PROVIDED DATA below:

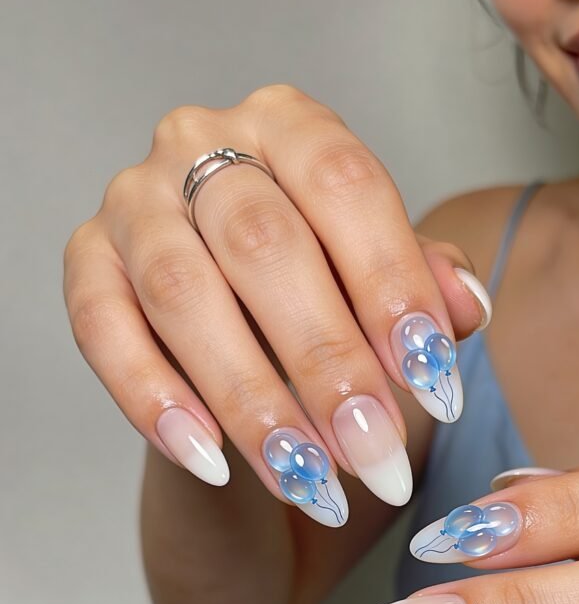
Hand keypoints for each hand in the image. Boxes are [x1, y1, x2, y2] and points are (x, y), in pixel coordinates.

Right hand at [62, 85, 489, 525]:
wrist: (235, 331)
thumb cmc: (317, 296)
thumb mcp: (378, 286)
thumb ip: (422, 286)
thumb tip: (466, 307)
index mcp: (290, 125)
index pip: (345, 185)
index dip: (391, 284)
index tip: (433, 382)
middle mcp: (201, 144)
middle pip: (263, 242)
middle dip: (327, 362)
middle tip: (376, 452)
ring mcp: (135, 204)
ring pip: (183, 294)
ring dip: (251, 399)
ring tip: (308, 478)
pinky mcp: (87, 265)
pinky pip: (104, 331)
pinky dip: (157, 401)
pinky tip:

End of PROVIDED DATA.

» INSTRUCTIONS FOR THE TASK
With the pictures omitted, repeat the full set of records above exactly.

» ANSWER SECTION
Hand keypoints for each hand in the image. Boxes are [x1, y1, x2, y2] and points are (x, y), in pixel coordinates.

Right hand at [62, 85, 489, 525]:
wrist: (235, 331)
thumb cmc: (317, 296)
thumb mcp: (378, 286)
thumb ip: (422, 286)
thumb tip: (466, 307)
index mcp: (290, 125)
index pip: (345, 185)
index dip: (391, 284)
index tip: (433, 382)
middle mcp: (201, 144)
middle pip: (263, 242)
middle dip: (327, 362)
middle tip: (376, 452)
ring mcp: (135, 204)
ring pip: (183, 294)
ring dip: (251, 399)
ring tip: (308, 478)
pinky mcp: (87, 265)
pinky pip: (104, 331)
pinky dip: (157, 401)
pinky tip:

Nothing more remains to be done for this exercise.